Uwaga!



Powyższa strona może zawierać treści erotyczne, wulgarne lub obraźliwe, przeznaczone wyłącznie dla osób pełnoletnich.

Czy jesteś osobą pełnoletnią i chcesz świadomie i dobrowolnie zapoznać się z treścią powyższej strony?




    Nie     - wybór tej opcji spowoduje opuszczenie strony.

Tak, ale chcę otrzymywać ostrzeżenia - wybór tej opcji spowoduje przejście do strony i kolejne ostrzeżenia w wypadku podobnych stron.

Tak, ale nie chcę otrzymywać ostrzeżeń - wybór tej opcji spowoduje zapamiętanie Twojej zgody dla innych stron i nie będziesz otrzymywać tego ostrzeżenia.

caesar 
sty 24 2025

Piramidy Caesara


Komentarze: 8

 

swiatło

 

 

2.ODSŁONA PIRAMIDY

 

Z kręgu do kręgu jak w jasność dnia, drwina ułuda ze strachu w strach, oczy jak strumień i mgła i piach, że wdechu brak, pospiech iluzja, fantazja niosąca pociechę odsłaniająca to co zasłonięte, wszystko dalekie niewiedzą się zowie, wiara w niepojęte, tu nie dba się o życie nie patrzy na zdrowie, to moja droga z piekła do piekła, mrokiem i czasem oswojony świtem co przyblakłe ma barwy ,opromieniony porankiem nocy, jeśli porankiem zmierzch nazywać można, cisza co mami złowieszcza ostrożna, tutaj my sami. Kto w te wrota wejdzie, ten wszystko traci lecz wiedze posiądzie, tą co nieznana, co mocą się staje, co umie duszę i ciało czarować lecz sztuką właśnie jest serce zachować, to które skryte, które w ciszy bije, i ponad światem w światłość króluje. Droga zamknięta, co zaś jest otwarte, w ciszy zamarłe, ciszą zasklepione, takie to nasz jak także i moje, a może także to będzie niczyje, wąż skryty w ziemi w sklepieniu się wije, paszcze rozdziawia, jęzor swój wystawia, i chętnie jadem by swoim częstował, jeśli tu wejdziesz to się nie uchowasz...Tajemne schody sekretu alkowa, baczenie mają nie gesty lecz słowa, pustka nostalgia, zapatrzenie w rzeczy, pamięć jakowe może mieć znaczenie, uleci w niemoc się nocy ukryje, próżne nadzieje co toczą swe biegi, złudy dla złudzeń zostają otwarte, pytania czy odpowiedzi coś są dla nas warte. Ta piramida w inny czas przenosi, to co ma skryte w swej środka przestrzeni, przenosi do innych czasów prastarych korzeni, druidzi, pentagramy które moce budzą, zapał raz wzrosły one nie ostudzą, są dwie granice dwie drogi, jedna kamienista, druga natomiast pełna wybojów czasami błotnista, ta która prosta nie oznacza słusznej, ta która dłuższa nie będzie łatwiejsza od pójścia na skróty, pytanie nie zna odpowiedzi, odpowiedz pytania rodzi, trudno z tym co nieznane poradzić sobie lub się czasem zgodzić, iść można nie ważne dokąd się zdąża, zawsze się dochodzi, łatwo się rozsądza i tym łatwiej godzi, idąc patrząc nieraz nie widzimy, to co nas otacza co wokół się dzieje, upadek powstanie, to co nas krzepi to co w nas zostaje, nie ma pytań bez echa echem odpowiedzi, tylko diabeł jest kuty bo w każdym z nas siedzi...
□ □ □ □
ZADANIE 1: Według tekstu źródłowego, do czego prowadzi wybór opcji „Nie” w ostrzeżeniu na początku strony?
ZADANIE 2: Wyjaśnij na podstawie tekstu źródłowego, dlaczego po wybraniu opcji „Tak, ale nie chcę otrzymywać ostrzeżeń” ostrzeżenie przestaje się pojawiać.

DANE ŹRÓDŁOWE:
□ □ □ □
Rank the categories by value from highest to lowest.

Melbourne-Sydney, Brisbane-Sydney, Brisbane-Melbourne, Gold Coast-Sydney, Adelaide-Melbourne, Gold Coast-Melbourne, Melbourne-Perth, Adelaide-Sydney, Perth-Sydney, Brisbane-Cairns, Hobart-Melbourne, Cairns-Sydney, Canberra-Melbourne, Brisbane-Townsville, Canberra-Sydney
□ □ □ □
ODPOWIEDŹ KOŃCOWA 1: Wybór tej opcji powoduje opuszczenie strony.

ODPOWIEDŹ KOŃCOWA 2: Wybór tej opcji powoduje zapamiętanie zgody użytkownika dla innych stron. Dzięki temu nie otrzymuje on już tego ostrzeżenia.